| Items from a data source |

^^^^

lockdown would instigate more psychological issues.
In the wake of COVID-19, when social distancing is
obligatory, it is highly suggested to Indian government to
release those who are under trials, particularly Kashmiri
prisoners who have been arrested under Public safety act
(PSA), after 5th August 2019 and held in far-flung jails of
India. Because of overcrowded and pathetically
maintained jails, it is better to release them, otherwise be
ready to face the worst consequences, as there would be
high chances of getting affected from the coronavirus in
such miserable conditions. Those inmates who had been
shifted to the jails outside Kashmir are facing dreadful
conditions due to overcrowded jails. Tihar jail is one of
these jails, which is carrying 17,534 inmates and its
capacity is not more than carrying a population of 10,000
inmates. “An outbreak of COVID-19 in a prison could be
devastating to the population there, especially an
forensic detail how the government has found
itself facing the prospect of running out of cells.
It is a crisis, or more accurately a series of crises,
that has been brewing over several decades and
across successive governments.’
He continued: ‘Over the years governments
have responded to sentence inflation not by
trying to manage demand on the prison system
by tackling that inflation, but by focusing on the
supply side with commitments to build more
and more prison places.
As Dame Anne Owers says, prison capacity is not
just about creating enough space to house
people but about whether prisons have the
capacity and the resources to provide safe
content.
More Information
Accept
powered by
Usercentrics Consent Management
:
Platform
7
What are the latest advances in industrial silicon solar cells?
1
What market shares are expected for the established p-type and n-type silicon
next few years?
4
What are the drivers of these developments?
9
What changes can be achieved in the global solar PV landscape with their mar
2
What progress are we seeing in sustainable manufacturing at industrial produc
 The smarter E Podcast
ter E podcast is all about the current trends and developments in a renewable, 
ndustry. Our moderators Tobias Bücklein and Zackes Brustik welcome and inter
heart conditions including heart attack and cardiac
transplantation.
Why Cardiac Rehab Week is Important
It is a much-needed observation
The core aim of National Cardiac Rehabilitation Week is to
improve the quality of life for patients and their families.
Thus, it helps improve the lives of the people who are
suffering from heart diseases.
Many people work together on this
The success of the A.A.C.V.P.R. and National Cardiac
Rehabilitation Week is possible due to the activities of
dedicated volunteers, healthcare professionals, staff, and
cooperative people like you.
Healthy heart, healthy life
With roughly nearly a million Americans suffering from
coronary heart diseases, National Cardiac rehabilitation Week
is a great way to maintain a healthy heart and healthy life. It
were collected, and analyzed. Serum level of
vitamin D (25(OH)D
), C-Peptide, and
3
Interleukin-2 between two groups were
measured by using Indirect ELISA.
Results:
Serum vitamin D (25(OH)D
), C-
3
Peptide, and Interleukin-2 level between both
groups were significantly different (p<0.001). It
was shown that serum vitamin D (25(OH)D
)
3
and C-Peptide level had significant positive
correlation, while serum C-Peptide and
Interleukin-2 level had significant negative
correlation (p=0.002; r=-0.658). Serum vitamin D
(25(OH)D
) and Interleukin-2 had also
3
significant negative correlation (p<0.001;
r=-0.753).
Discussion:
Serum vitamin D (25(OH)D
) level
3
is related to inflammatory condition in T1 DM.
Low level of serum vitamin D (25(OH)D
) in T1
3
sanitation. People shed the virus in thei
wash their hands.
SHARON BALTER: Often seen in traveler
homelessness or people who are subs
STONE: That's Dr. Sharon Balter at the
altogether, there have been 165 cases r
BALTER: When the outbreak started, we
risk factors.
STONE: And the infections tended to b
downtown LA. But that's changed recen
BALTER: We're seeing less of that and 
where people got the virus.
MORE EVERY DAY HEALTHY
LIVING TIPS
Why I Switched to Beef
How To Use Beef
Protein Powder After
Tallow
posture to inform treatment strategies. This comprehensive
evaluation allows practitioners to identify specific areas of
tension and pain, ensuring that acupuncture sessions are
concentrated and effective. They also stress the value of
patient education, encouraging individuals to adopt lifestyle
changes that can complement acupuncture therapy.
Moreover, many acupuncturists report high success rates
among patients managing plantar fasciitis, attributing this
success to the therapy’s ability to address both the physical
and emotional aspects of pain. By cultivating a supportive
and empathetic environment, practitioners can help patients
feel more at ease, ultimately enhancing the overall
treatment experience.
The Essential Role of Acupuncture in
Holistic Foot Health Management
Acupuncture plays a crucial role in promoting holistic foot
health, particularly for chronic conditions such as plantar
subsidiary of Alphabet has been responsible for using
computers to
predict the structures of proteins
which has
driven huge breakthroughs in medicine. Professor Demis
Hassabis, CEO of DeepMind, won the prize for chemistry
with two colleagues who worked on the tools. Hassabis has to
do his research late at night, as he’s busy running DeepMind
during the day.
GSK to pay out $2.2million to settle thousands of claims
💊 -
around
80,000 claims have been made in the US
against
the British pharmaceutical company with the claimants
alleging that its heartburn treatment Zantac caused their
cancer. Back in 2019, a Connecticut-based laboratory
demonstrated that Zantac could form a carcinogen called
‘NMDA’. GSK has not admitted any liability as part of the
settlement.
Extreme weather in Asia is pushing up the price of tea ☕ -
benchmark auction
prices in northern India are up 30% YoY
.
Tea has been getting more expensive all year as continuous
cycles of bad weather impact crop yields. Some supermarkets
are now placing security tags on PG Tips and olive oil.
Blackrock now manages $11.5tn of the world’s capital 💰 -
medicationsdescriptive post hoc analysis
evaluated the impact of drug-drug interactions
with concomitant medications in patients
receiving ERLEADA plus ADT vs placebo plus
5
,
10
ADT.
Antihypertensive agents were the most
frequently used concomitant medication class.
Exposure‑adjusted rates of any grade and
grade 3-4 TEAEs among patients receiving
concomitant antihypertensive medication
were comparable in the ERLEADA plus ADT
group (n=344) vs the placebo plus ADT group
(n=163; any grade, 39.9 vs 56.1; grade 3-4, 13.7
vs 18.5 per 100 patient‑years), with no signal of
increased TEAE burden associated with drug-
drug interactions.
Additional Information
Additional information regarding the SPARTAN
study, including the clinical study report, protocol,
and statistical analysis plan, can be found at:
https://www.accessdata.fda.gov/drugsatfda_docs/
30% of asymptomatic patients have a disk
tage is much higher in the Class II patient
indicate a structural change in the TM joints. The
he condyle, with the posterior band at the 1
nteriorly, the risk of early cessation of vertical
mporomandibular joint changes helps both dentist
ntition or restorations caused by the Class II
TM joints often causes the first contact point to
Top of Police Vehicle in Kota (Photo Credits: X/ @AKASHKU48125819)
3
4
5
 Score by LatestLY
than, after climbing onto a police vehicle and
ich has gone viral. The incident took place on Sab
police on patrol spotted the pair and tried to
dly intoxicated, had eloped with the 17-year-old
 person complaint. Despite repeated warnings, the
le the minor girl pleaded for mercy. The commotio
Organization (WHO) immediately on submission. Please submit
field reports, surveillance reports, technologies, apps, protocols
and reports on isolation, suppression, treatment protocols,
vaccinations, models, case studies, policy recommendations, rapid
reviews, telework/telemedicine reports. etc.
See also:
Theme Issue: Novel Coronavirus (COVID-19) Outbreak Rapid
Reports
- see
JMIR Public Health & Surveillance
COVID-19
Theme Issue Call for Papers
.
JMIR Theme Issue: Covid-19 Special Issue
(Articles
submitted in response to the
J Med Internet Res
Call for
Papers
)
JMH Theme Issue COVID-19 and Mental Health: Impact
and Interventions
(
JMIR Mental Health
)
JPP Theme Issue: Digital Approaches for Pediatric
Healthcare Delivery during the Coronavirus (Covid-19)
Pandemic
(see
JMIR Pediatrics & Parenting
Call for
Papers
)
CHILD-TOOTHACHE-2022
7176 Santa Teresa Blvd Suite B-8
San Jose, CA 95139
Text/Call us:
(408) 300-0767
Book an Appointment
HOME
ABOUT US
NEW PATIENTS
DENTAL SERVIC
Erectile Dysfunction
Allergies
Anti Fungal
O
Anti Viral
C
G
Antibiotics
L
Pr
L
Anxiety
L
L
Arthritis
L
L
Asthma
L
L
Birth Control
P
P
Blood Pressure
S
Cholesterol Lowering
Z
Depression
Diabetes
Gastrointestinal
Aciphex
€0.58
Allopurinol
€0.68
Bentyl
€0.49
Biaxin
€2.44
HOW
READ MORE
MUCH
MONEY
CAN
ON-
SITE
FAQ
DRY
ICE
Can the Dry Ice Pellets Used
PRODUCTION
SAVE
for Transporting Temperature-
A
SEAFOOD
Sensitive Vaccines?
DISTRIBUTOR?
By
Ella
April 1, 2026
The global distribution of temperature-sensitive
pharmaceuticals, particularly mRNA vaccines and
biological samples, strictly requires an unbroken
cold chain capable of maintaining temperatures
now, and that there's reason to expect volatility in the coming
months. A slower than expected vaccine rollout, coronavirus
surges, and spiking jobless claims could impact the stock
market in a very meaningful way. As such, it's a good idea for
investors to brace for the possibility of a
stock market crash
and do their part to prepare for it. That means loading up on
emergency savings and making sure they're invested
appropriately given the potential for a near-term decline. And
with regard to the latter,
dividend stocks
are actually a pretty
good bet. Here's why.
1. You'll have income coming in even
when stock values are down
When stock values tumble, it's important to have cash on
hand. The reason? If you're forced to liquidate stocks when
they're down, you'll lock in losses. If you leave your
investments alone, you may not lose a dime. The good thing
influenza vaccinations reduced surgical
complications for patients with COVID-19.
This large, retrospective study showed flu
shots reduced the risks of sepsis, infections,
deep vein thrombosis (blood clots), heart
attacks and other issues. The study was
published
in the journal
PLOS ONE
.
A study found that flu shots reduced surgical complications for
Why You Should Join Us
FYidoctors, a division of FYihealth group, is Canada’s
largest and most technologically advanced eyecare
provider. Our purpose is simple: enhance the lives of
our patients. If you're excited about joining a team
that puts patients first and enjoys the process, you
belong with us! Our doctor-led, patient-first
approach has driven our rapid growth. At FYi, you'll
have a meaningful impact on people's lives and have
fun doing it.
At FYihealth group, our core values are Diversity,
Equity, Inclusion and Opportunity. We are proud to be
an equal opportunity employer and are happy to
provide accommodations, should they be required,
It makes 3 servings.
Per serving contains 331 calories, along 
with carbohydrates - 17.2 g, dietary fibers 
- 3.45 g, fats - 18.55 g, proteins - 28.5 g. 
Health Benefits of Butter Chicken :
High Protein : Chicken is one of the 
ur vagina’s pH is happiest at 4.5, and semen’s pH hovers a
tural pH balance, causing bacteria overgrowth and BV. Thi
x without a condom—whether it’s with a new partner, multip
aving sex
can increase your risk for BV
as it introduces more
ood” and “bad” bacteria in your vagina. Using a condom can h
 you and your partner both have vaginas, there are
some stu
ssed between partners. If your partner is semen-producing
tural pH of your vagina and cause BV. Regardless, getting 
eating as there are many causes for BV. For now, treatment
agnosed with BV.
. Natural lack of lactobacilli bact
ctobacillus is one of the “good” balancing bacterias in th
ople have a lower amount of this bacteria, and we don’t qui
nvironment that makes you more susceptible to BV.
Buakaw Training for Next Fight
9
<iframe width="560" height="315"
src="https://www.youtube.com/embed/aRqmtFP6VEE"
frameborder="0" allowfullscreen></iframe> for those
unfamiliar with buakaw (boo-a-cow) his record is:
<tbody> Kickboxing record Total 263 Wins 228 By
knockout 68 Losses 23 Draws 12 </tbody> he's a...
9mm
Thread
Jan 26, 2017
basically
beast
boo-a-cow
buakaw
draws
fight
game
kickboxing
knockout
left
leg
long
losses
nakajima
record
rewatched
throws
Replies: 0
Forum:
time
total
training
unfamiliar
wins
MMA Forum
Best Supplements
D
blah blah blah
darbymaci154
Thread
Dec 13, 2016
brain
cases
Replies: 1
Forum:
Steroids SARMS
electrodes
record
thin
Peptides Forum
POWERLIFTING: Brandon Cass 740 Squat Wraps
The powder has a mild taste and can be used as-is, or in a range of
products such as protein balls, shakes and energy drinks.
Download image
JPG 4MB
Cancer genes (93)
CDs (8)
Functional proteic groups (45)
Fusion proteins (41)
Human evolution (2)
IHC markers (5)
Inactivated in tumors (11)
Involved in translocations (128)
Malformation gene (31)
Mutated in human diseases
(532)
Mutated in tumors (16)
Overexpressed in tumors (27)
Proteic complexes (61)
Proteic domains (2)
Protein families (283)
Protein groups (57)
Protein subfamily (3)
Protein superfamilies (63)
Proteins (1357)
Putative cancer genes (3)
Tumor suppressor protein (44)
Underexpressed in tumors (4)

^^^^

| Task to complete |
Leave out every line above except those from the line with "downtown LA. But that's changed recen" up to and including the line with "and empathetic environment, practitioners", and copy those exactly.

| Exercise solution |
downtown LA. But that's changed recen
BALTER: We're seeing less of that and 
where people got the virus.
MORE EVERY DAY HEALTHY
LIVING TIPS
Why I Switched to Beef
How To Use Beef
Protein Powder After
Tallow
posture to inform treatment strategies. This comprehensive
evaluation allows practitioners to identify specific areas of
tension and pain, ensuring that acupuncture sessions are
concentrated and effective. They also stress the value of
patient education, encouraging individuals to adopt lifestyle
changes that can complement acupuncture therapy.
Moreover, many acupuncturists report high success rates
among patients managing plantar fasciitis, attributing this
success to the therapy’s ability to address both the physical
and emotional aspects of pain. By cultivating a supportive
and empathetic environment, practitioners can help patients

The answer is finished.